Effect of pressure or temperature pretreatment of isolated pea protein on properties of the enzymatic hydrolysates

- 100 °C pretreated isolated pea protein (IPP) had increased surface aromatic groups.
- High pressure (600 MPa) pretreated IPP had reduced exposure of aromatic groups.
- 400 and 600 MPa-pretreated IPP were less digested at low alcalase concentrations.
- Heat pretreatment of IPP reduced ACE-inhibition by the alcalase hydrolysates.
- High-pressure pretreatment of IPP increased renin inhibition by hydrolysates.

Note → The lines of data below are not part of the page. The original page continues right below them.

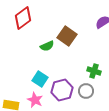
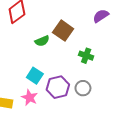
green cross: (94, 71) -> (86, 56), moved

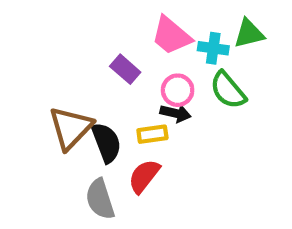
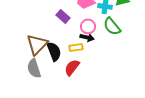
gray semicircle: (100, 199) -> (34, 68), moved

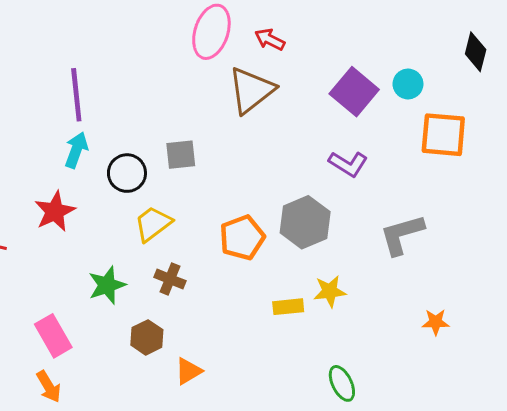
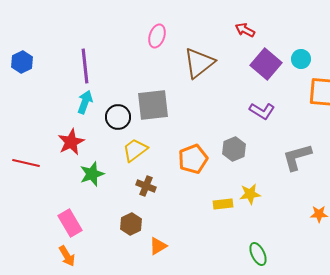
pink ellipse: (211, 32) -> (157, 36), moved, size x0.7
red arrow: (270, 39) -> (245, 30), moved
gray square: (181, 155) -> (153, 105), size x1.6
gray hexagon: (305, 222) -> (234, 149), size x0.7
green star: (107, 285) -> (92, 174), moved

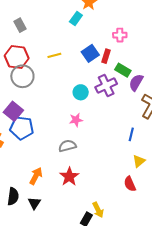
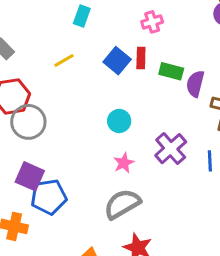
yellow line: (54, 55) -> (64, 60), moved
purple cross: (106, 85) -> (171, 149), moved
gray semicircle: (67, 146) -> (122, 204), size x1.4

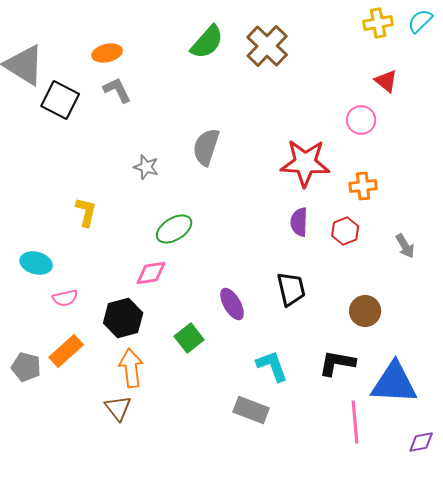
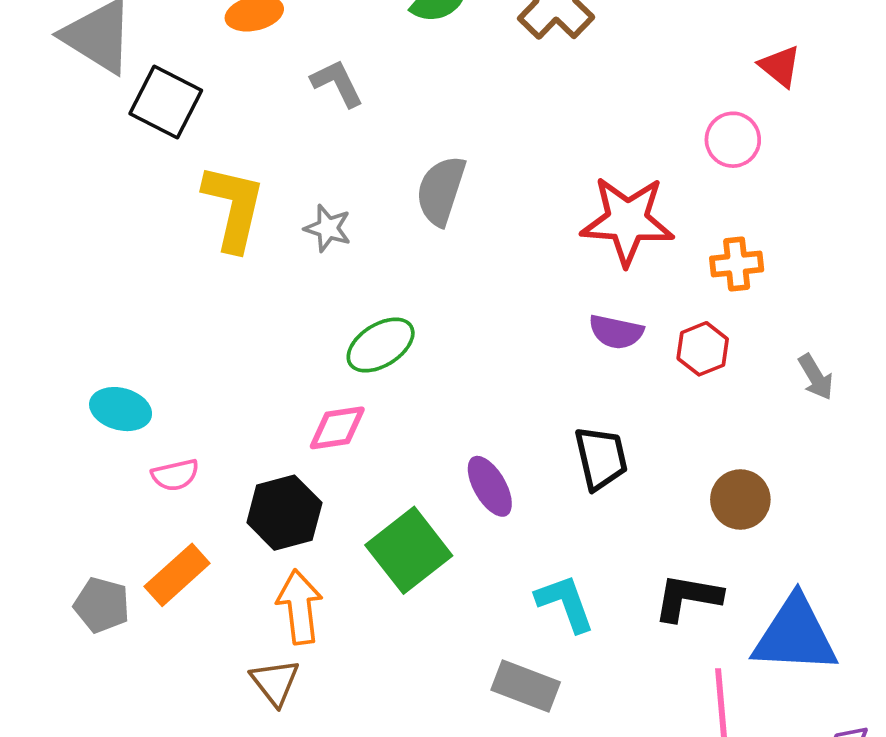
gray L-shape: (117, 90) -> (337, 83), moved
yellow L-shape: (86, 212) -> (234, 207), moved, size x1.6
purple semicircle: (299, 222) -> (616, 332), turned -80
green square: (189, 338) -> (409, 550), size x1.5

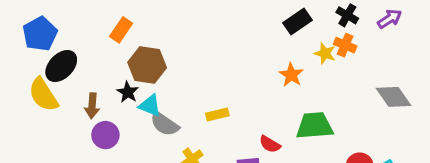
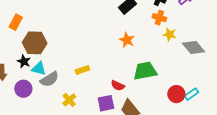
yellow star: (325, 53) -> (170, 34), moved
gray semicircle: (165, 124) -> (49, 79), turned -60
purple circle: (105, 135) -> (23, 89), moved

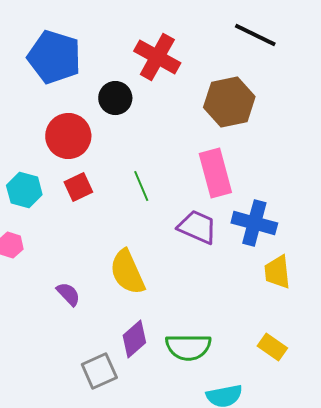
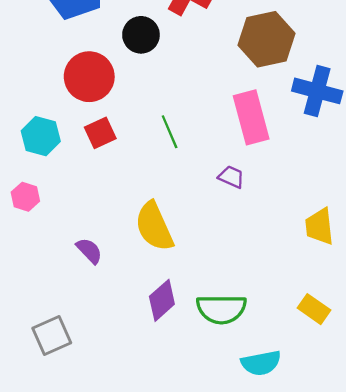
blue cross: (254, 223) -> (317, 91), moved
purple trapezoid: (197, 227) -> (231, 177), size x0.6
gray square: (99, 371) -> (52, 336), moved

Commercial isolated pea protein dispersion (IPP, 1%, w/v) was pretreated with high pressure (200-600 MPa, 5 min at 24 °C) or heat (100 °C, 30 min) prior to hydrolysis using 1-4% (w/w) alcalase concentrations. Fluorescence spectroscopy showed that heat pretreated IPP had a 35% higher level of exposed hydrophobic groups (measured as fluorescence intensity, FI) than the untreated protein. In contrast, the 200 MPa pressure pretreatment produced a 15% increase in FI while 400 and 600 MPa pretreatments, respectively, caused 5 and 60% decreases in FI. Heat pretreatment of IPP enhanced hydrolysis into smaller peptide sizes when compared to peptides from the 24 °C pretreated protein. The 200 MPa pretreatment enhanced IPP hydrolysis into smaller peptides, especially at lower (1-2%) alcalase concentrations. Protein hydrolysates produced from heat-pretreated IPP were less active against angiotensin converting enzyme (ACE) when compared to those from the 24 °C pretreated protein. In general, heat or high pressure pretreatment of IPP favored production of ACE- and renin-inhibitory enhanced protein hydrolysates at a lower (1%) alcalase concentration.